[DATASET EXCERPTS]

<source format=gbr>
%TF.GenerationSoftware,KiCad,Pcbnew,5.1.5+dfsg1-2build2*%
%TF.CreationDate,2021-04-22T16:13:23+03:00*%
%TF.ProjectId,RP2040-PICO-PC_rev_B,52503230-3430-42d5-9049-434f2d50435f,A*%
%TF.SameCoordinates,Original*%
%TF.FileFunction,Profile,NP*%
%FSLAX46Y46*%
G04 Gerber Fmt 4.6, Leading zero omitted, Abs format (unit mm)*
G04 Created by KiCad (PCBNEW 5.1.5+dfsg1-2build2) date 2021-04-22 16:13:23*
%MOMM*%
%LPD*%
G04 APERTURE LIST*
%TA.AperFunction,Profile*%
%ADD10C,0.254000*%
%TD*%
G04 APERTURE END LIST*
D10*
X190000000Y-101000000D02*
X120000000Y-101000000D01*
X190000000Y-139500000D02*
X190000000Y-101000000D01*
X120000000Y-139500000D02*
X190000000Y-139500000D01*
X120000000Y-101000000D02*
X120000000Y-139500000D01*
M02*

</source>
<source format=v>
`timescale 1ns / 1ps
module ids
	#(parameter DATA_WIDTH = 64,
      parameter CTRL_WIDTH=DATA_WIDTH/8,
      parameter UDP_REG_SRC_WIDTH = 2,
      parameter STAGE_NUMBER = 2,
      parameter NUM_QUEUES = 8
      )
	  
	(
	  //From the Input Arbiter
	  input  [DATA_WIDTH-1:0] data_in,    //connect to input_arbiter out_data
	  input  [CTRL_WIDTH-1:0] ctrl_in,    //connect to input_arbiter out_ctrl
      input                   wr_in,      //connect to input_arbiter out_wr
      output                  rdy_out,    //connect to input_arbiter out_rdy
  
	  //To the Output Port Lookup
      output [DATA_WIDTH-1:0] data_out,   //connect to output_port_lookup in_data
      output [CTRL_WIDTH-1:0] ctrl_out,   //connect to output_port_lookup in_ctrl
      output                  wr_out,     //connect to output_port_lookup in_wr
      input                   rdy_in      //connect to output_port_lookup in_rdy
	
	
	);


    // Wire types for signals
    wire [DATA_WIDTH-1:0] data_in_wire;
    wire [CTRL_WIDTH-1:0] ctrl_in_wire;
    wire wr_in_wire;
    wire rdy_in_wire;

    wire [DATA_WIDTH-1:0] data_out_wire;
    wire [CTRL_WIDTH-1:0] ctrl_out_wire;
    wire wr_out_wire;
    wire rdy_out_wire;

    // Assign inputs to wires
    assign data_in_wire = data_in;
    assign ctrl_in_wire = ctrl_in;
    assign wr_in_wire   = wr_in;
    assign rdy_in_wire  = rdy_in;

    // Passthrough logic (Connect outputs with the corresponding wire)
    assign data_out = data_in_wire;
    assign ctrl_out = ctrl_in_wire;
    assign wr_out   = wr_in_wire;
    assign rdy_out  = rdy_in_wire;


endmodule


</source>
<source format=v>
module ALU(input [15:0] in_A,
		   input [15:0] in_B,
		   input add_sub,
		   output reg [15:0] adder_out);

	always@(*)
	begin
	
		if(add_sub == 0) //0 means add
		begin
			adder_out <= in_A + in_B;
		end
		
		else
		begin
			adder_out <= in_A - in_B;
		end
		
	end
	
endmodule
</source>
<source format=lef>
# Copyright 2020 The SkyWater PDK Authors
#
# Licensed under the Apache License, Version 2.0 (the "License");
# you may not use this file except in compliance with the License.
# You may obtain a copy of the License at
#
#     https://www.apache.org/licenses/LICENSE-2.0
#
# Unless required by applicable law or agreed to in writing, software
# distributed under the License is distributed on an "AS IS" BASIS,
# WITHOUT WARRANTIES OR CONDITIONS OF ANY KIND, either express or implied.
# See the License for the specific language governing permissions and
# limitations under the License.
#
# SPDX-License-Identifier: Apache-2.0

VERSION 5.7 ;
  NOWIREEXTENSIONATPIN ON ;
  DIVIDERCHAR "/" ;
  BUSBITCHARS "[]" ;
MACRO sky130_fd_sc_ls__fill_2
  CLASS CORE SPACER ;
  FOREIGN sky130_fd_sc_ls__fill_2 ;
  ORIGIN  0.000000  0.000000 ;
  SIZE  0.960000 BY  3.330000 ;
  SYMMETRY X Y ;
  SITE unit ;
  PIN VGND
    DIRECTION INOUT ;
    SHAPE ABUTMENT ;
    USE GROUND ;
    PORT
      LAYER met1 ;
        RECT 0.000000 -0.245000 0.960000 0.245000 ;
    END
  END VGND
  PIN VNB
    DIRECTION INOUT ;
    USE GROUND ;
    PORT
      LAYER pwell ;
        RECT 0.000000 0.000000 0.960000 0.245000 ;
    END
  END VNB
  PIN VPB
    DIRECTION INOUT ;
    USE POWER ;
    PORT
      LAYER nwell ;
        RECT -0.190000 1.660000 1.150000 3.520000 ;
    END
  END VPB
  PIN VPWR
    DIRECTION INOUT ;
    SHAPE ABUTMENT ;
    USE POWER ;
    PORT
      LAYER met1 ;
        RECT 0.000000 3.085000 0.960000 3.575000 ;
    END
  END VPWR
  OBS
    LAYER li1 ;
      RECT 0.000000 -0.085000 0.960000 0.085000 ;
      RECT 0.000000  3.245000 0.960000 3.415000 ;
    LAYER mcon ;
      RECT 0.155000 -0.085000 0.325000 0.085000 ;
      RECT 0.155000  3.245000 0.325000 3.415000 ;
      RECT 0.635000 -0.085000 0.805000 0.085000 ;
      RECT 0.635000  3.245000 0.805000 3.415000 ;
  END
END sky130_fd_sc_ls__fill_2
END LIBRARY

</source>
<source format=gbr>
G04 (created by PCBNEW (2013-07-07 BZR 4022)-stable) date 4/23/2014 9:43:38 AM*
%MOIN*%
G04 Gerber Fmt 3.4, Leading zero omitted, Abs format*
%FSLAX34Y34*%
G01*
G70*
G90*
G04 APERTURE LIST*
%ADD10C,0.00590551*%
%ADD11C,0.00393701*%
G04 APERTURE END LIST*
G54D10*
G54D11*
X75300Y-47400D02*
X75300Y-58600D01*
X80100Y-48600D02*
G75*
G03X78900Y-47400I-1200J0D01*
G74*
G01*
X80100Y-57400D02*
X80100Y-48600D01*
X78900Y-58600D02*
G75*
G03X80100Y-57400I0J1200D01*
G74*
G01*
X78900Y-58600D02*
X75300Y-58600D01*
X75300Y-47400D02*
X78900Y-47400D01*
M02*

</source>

[/DATASET EXCERPTS]
[DATASET EXCERPTS]

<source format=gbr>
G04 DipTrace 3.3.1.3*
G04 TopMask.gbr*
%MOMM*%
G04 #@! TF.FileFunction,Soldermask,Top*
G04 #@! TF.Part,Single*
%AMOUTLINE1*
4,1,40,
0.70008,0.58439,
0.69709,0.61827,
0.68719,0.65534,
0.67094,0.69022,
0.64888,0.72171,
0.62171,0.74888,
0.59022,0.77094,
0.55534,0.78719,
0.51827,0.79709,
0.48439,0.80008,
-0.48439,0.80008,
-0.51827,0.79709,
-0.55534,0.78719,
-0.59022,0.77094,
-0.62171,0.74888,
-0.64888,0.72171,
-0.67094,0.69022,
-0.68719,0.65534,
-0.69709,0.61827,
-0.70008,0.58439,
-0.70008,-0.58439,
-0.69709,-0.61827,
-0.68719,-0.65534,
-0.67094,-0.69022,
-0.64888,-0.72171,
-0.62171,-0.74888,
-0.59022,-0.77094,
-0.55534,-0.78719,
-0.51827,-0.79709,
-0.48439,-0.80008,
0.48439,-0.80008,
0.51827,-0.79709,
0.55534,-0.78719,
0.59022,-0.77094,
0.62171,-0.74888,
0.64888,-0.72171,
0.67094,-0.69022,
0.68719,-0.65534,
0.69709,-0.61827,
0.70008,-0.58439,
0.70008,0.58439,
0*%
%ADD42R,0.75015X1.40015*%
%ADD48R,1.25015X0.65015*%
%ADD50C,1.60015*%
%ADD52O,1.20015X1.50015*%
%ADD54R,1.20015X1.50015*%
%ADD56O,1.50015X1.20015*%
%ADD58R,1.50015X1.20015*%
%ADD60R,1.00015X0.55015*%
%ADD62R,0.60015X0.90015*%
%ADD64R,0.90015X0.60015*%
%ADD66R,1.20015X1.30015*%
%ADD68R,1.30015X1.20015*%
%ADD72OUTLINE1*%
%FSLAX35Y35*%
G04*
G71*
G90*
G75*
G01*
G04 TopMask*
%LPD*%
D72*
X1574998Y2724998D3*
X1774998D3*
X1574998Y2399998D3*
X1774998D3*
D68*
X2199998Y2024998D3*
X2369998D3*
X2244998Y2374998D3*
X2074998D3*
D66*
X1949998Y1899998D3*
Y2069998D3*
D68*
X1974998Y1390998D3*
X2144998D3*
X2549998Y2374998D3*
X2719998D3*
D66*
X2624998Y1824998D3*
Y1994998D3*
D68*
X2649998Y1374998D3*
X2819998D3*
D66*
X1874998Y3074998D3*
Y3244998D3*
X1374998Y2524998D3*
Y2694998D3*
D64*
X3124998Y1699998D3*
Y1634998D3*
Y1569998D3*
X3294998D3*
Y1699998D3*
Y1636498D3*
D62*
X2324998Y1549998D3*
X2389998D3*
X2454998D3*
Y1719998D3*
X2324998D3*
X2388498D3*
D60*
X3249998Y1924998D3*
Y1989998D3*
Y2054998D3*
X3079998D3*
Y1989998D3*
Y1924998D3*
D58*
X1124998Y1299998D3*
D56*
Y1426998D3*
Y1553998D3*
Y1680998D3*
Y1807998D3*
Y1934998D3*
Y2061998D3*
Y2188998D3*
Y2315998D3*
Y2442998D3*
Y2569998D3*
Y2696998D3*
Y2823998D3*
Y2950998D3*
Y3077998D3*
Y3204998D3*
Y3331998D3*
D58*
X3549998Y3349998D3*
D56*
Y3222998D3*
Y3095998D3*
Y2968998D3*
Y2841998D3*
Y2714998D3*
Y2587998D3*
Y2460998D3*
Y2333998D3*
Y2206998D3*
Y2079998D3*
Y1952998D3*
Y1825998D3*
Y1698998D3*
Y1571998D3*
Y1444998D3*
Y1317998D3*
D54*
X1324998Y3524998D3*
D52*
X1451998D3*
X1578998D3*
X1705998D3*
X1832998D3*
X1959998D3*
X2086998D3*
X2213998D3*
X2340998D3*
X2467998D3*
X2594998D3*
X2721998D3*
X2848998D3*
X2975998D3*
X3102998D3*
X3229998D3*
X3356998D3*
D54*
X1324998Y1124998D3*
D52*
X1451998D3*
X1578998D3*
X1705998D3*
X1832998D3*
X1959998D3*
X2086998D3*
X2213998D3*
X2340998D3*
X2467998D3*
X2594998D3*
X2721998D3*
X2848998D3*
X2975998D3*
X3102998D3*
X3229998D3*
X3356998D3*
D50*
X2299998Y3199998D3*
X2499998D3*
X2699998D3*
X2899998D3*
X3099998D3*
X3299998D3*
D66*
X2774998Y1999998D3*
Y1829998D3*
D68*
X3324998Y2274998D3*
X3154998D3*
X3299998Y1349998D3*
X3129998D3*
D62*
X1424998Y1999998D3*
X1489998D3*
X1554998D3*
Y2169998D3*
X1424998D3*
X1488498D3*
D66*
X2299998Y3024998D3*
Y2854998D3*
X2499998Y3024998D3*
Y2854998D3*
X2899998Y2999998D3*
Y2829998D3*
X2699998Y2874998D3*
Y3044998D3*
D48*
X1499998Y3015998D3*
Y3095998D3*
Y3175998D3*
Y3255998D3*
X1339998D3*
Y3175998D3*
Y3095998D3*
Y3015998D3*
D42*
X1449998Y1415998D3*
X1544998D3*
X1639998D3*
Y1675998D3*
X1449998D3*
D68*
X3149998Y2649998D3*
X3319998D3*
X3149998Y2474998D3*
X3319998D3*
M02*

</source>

[/DATASET EXCERPTS]

- _WHAT NEEDS TO BE DONE_: Copy out each line of the data in which the word "unit" appears.

- _RESULT OF THE EXERCISE_:
G04 Gerber Fmt 4.6, Leading zero omitted, Abs format (unit mm)*
  SITE unit ;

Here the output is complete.